## Challenge 1
In the records, substitute "Copy out" for every "Transcribe" and leave everything else unchanged. Do this only for the part of the records that runs from their start through the line containing "கம்பனிக்கும்".

Re: Need help web scraping
I have another problem, the output of the Japanese sentences contains spaces (Japanese sentences don't use spaces), for example:
彼女 と 友達 に なれた 時 は それは うれしかった です よ。 I was overjoyed when I was able to make friends with her!
How do I get rid of these spaces properly?
I have tried:
japaneseText := StrReplace(japaneseText," ")
While this does get rid of the spaces, for reason it also gets rid of some punctuation and characters from one of the Japanese alphabets (Katakana)
I have also tried:
StringReplace, TotalVar, TotalVar, %A_SPACE%, _, All
(with replacing with the right variables of course)
This also doesn't work as it gets rid of punctuation as well.
I'm guessing this is something to do with the characters being in another language.
Do you have any other suggestions?
-
- Posts: 4349
- Joined: 29 Mar 2015, 09:41
- Contact:
Re: Need help web scraping
For web scraping it's necessary to have at least basic JavaScript knowledge. Commenting is useless without this knowledge. In addition, you should be able to work with Chrome DevTools. When you open the page in Chrome DevTools and find elements you interested in, many questions will disappear.
Like this, maybe:
Code: Select all
url := "https://jisho.org/search/%E6%97%A5%20%23sentences"
whr := ComObjCreate("WinHttp.WinHttpRequest.5.1")
whr.Open("GET", url, false)
whr.Send()
status := whr.status
if (status != 200)
throw "Failed to dowload html. Status: " . status
html := whr.responseText
doc := ComObjCreate("htmlfile")
doc.write("<meta http-equiv=""X-UA-Compatible"" content=""IE=9"">")
doc.write(html)
sentences := doc.querySelectorAll(".sentence_content")
Loop % sentences.length {
sentence := sentences[A_Index - 1]
japaneseElem := sentence.querySelector(".japanese_sentence")
englishElem := sentence.querySelector(".english")
englishText := englishElem.innerText
coll := japaneseElem.querySelectorAll(".unlinked")
japaneseText := ""
Loop % coll.length
japaneseText .= coll[A_Index - 1].innerText
japaneseText .= RegExReplace(japaneseElem.innerText, "s).*(\S)", "$1")

## Challenge 2
Resume the forum thread on web scraping from the point where it stops.

## Data listing
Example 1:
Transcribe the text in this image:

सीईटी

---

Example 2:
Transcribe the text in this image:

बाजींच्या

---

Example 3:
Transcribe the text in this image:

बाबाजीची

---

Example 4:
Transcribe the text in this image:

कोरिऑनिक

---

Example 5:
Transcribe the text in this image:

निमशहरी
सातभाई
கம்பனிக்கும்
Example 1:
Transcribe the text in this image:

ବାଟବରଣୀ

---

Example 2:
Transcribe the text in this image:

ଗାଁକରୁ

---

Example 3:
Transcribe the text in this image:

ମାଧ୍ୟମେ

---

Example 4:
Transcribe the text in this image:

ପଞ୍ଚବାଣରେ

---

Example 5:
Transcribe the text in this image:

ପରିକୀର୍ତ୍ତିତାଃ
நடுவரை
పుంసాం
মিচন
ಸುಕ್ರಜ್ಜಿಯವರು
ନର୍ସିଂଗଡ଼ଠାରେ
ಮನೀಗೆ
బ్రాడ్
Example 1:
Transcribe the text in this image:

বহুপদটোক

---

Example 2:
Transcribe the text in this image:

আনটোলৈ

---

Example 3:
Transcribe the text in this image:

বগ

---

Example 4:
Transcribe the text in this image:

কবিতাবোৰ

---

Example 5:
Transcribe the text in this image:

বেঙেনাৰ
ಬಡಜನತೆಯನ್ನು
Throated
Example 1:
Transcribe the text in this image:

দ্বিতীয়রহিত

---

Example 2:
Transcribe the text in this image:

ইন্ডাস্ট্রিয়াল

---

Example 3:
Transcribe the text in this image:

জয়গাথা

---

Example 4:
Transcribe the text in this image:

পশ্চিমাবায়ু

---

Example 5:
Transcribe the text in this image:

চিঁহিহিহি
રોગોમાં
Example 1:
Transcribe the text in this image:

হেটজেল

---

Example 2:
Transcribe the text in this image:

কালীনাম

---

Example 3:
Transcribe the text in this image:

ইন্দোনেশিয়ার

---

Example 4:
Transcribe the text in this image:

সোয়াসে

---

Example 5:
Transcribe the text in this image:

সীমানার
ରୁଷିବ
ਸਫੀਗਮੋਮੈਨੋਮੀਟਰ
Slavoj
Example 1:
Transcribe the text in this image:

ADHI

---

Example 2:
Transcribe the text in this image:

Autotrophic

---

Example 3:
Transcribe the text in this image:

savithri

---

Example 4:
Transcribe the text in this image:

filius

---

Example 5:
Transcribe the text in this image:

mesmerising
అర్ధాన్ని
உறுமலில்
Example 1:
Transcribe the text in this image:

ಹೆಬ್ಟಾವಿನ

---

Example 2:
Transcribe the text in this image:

## Exercise answer 1
Example 1:
Copy out the text in this image:

सीईटी

---

Example 2:
Copy out the text in this image:

बाजींच्या

---

Example 3:
Copy out the text in this image:

बाबाजीची

---

Example 4:
Copy out the text in this image:

कोरिऑनिक

---

Example 5:
Copy out the text in this image:

निमशहरी
सातभाई
கம்பனிக்கும்

## Exercise answer 2
AllText .= "japanese: " . japaneseText . "`r`nenglish: " . englishText . "`r`n`r`n"
}
MsgBox, % Clipboard := AllText
Re: Need help web scraping
I hope I am not being dumb, but I can't see what you have changed.teadrinker wrote: ↑01 Jun 2020, 08:19
Like this, maybe:Code: Select all
url := "https jisho.org /search/%E6%97%A5%20%23sentences" Broken Link for safety whr := ComObjCreate("WinHttp.WinHttpRequest.5.1") whr.Open("GET", url, false) whr.Send() status := whr.status if (status != 200) throw "Failed to dowload html. Status: " . status html := whr.responseText doc := ComObjCreate("htmlfile") doc.write("<meta http-equiv=""X-UA-Compatible"" content=""IE=9"">") doc.write(html) sentences := doc.querySelectorAll(".sentence_content") Loop % sentences.length { sentence := sentences[A_Index - 1] japaneseElem := sentence.querySelector(".japanese_sentence") englishElem := sentence.querySelector(".english") englishText := englishElem.innerText coll := japaneseElem.querySelectorAll(".unlinked") japaneseText := "" Loop % coll.length japaneseText .= coll[A_Index - 1].innerText japaneseText .= RegExReplace(japaneseElem.innerText, "s).*(\S)", "$1") AllText .= "japanese: " . japaneseText . "`r`nenglish: " . englishText . "`r`n`r`n" } MsgBox, % Clipboard := AllText
Here is my current code (which I changed the original to my liking):
Code: Select all
^+4::
AllText :=
send, ^c
sleep, 200
WordLookup := clipboard
url := "https jisho.org /search/" Broken Link for safety . clipboard . "%20%23sentences"
sleep, 200
whr := ComObjCreate("WinHttp.WinHttpRequest.5.1")
whr.Open("GET", url, false)
whr.Send()
status := whr.status
if (status != 200)
throw "Failed to dowload html. Status: " . status
html := whr.responseText
doc := ComObjCreate("htmlfile")
doc.write("<meta http-equiv=""X-UA-Compatible"" content=""IE=9"">")
doc.write(html)
sentences := doc.querySelectorAll(".sentence_content")
Loop % sentences.length {
sentence := sentences[A_Index - 1]
japaneseElem := sentence.querySelector(".japanese_sentence")
englishElem := sentence.querySelector(".english")
englishText := englishElem.innerText
coll := japaneseElem.querySelectorAll(".unlinked")
japaneseText := ""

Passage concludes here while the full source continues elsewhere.